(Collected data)

* * * * * * * * *

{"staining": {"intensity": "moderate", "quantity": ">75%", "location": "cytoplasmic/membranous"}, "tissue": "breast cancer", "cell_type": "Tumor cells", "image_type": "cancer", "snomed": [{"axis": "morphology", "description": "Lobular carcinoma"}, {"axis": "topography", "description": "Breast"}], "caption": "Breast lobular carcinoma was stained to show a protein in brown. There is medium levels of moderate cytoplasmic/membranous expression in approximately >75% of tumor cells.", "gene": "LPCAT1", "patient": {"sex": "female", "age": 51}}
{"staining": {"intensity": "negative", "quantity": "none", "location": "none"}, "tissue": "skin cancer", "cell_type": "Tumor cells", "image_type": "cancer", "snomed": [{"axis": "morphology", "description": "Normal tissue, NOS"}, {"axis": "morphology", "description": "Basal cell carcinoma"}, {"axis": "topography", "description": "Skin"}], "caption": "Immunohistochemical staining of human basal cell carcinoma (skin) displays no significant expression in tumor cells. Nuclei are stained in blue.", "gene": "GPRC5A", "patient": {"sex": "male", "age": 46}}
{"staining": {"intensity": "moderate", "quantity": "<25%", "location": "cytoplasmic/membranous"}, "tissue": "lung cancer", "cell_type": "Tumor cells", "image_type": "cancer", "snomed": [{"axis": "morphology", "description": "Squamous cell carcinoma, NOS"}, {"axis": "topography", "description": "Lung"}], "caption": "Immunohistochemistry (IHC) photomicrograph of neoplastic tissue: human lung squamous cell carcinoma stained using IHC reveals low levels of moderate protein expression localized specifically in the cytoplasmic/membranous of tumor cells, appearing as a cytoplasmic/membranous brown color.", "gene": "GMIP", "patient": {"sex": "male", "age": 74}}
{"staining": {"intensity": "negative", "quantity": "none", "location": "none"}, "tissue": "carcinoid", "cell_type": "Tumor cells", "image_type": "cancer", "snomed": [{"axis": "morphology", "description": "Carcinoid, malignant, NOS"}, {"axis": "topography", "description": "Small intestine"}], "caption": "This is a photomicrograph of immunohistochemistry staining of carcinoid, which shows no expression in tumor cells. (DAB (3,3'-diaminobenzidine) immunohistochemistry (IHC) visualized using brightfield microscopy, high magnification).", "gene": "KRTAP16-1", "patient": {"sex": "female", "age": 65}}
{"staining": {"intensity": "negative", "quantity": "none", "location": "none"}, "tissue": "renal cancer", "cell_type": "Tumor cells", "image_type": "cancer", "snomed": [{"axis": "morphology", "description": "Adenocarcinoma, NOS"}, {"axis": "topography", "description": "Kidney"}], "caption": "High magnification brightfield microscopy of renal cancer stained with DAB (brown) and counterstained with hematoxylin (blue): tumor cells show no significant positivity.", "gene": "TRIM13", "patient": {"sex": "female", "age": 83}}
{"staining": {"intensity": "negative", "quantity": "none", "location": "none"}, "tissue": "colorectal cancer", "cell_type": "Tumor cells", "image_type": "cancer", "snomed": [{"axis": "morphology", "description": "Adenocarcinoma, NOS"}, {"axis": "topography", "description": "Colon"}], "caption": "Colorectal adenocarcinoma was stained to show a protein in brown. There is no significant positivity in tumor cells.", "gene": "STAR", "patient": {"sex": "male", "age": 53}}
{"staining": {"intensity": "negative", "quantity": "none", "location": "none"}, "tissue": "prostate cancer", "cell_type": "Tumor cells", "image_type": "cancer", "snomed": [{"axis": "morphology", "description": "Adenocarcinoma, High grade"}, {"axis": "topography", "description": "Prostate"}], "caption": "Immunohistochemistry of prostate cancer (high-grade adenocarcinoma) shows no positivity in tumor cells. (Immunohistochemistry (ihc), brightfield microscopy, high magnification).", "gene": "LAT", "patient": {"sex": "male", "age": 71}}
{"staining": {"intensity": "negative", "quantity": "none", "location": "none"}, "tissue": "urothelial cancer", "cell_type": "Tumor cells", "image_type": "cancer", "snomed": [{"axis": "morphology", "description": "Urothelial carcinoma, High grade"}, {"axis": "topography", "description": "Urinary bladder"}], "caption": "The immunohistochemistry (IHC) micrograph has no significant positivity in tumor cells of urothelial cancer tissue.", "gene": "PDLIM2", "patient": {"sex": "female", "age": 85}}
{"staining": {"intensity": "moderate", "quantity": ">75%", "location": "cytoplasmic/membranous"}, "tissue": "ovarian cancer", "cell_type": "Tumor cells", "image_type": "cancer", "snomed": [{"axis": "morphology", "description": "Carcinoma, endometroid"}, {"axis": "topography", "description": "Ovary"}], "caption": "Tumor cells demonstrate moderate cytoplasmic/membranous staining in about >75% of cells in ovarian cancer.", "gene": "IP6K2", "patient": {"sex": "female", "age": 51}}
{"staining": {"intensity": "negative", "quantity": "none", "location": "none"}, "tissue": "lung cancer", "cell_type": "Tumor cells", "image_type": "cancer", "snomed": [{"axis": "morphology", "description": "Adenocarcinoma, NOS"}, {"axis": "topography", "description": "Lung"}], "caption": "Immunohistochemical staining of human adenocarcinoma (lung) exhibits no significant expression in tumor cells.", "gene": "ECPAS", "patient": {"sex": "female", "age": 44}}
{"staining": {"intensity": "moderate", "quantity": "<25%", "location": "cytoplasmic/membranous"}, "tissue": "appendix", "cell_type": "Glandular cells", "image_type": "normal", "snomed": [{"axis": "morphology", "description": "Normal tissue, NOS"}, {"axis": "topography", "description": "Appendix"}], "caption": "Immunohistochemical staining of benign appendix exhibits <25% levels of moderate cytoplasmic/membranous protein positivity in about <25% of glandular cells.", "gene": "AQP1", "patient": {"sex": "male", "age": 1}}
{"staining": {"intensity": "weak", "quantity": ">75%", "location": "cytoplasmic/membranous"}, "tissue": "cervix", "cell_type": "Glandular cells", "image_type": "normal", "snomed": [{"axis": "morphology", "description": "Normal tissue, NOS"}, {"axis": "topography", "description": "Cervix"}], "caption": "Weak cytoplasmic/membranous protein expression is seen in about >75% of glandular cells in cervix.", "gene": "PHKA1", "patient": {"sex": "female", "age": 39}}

* * * * * * * * *

Assigned task :: With no words changed, transcribe the records above.

Exercise result ::
{"staining": {"intensity": "moderate", "quantity": ">75%", "location": "cytoplasmic/membranous"}, "tissue": "breast cancer", "cell_type": "Tumor cells", "image_type": "cancer", "snomed": [{"axis": "morphology", "description": "Lobular carcinoma"}, {"axis": "topography", "description": "Breast"}], "caption": "Breast lobular carcinoma was stained to show a protein in brown. There is medium levels of moderate cytoplasmic/membranous expression in approximately >75% of tumor cells.", "gene": "LPCAT1", "patient": {"sex": "female", "age": 51}}
{"staining": {"intensity": "negative", "quantity": "none", "location": "none"}, "tissue": "skin cancer", "cell_type": "Tumor cells", "image_type": "cancer", "snomed": [{"axis": "morphology", "description": "Normal tissue, NOS"}, {"axis": "morphology", "description": "Basal cell carcinoma"}, {"axis": "topography", "description": "Skin"}], "caption": "Immunohistochemical staining of human basal cell carcinoma (skin) displays no significant expression in tumor cells. Nuclei are stained in blue.", "gene": "GPRC5A", "patient": {"sex": "male", "age": 46}}
{"staining": {"intensity": "moderate", "quantity": "<25%", "location": "cytoplasmic/membranous"}, "tissue": "lung cancer", "cell_type": "Tumor cells", "image_type": "cancer", "snomed": [{"axis": "morphology", "description": "Squamous cell carcinoma, NOS"}, {"axis": "topography", "description": "Lung"}], "caption": "Immunohistochemistry (IHC) photomicrograph of neoplastic tissue: human lung squamous cell carcinoma stained using IHC reveals low levels of moderate protein expression localized specifically in the cytoplasmic/membranous of tumor cells, appearing as a cytoplasmic/membranous brown color.", "gene": "GMIP", "patient": {"sex": "male", "age": 74}}
{"staining": {"intensity": "negative", "quantity": "none", "location": "none"}, "tissue": "carcinoid", "cell_type": "Tumor cells", "image_type": "cancer", "snomed": [{"axis": "morphology", "description": "Carcinoid, malignant, NOS"}, {"axis": "topography", "description": "Small intestine"}], "caption": "This is a photomicrograph of immunohistochemistry staining of carcinoid, which shows no expression in tumor cells. (DAB (3,3'-diaminobenzidine) immunohistochemistry (IHC) visualized using brightfield microscopy, high magnification).", "gene": "KRTAP16-1", "patient": {"sex": "female", "age": 65}}
{"staining": {"intensity": "negative", "quantity": "none", "location": "none"}, "tissue": "renal cancer", "cell_type": "Tumor cells", "image_type": "cancer", "snomed": [{"axis": "morphology", "description": "Adenocarcinoma, NOS"}, {"axis": "topography", "description": "Kidney"}], "caption": "High magnification brightfield microscopy of renal cancer stained with DAB (brown) and counterstained with hematoxylin (blue): tumor cells show no significant positivity.", "gene": "TRIM13", "patient": {"sex": "female", "age": 83}}
{"staining": {"intensity": "negative", "quantity": "none", "location": "none"}, "tissue": "colorectal cancer", "cell_type": "Tumor cells", "image_type": "cancer", "snomed": [{"axis": "morphology", "description": "Adenocarcinoma, NOS"}, {"axis": "topography", "description": "Colon"}], "caption": "Colorectal adenocarcinoma was stained to show a protein in brown. There is no significant positivity in tumor cells.", "gene": "STAR", "patient": {"sex": "male", "age": 53}}
{"staining": {"intensity": "negative", "quantity": "none", "location": "none"}, "tissue": "prostate cancer", "cell_type": "Tumor cells", "image_type": "cancer", "snomed": [{"axis": "morphology", "description": "Adenocarcinoma, High grade"}, {"axis": "topography", "description": "Prostate"}], "caption": "Immunohistochemistry of prostate cancer (high-grade adenocarcinoma) shows no positivity in tumor cells. (Immunohistochemistry (ihc), brightfield microscopy, high magnification).", "gene": "LAT", "patient": {"sex": "male", "age": 71}}
{"staining": {"intensity": "negative", "quantity": "none", "location": "none"}, "tissue": "urothelial cancer", "cell_type": "Tumor cells", "image_type": "cancer", "snomed": [{"axis": "morphology", "description": "Urothelial carcinoma, High grade"}, {"axis": "topography", "description": "Urinary bladder"}], "caption": "The immunohistochemistry (IHC) micrograph has no significant positivity in tumor cells of urothelial cancer tissue.", "gene": "PDLIM2", "patient": {"sex": "female", "age": 85}}
{"staining": {"intensity": "moderate", "quantity": ">75%", "location": "cytoplasmic/membranous"}, "tissue": "ovarian cancer", "cell_type": "Tumor cells", "image_type": "cancer", "snomed": [{"axis": "morphology", "description": "Carcinoma, endometroid"}, {"axis": "topography", "description": "Ovary"}], "caption": "Tumor cells demonstrate moderate cytoplasmic/membranous staining in about >75% of cells in ovarian cancer.", "gene": "IP6K2", "patient": {"sex": "female", "age": 51}}
{"staining": {"intensity": "negative", "quantity": "none", "location": "none"}, "tissue": "lung cancer", "cell_type": "Tumor cells", "image_type": "cancer", "snomed": [{"axis": "morphology", "description": "Adenocarcinoma, NOS"}, {"axis": "topography", "description": "Lung"}], "caption": "Immunohistochemical staining of human adenocarcinoma (lung) exhibits no significant expression in tumor cells.", "gene": "ECPAS", "patient": {"sex": "female", "age": 44}}
{"staining": {"intensity": "moderate", "quantity": "<25%", "location": "cytoplasmic/membranous"}, "tissue": "appendix", "cell_type": "Glandular cells", "image_type": "normal", "snomed": [{"axis": "morphology", "description": "Normal tissue, NOS"}, {"axis": "topography", "description": "Appendix"}], "caption": "Immunohistochemical staining of benign appendix exhibits <25% levels of moderate cytoplasmic/membranous protein positivity in about <25% of glandular cells.", "gene": "AQP1", "patient": {"sex": "male", "age": 1}}
{"staining": {"intensity": "weak", "quantity": ">75%", "location": "cytoplasmic/membranous"}, "tissue": "cervix", "cell_type": "Glandular cells", "image_type": "normal", "snomed": [{"axis": "morphology", "description": "Normal tissue, NOS"}, {"axis": "topography", "description": "Cervix"}], "caption": "Weak cytoplasmic/membranous protein expression is seen in about >75% of glandular cells in cervix.", "gene": "PHKA1", "patient": {"sex": "female", "age": 39}}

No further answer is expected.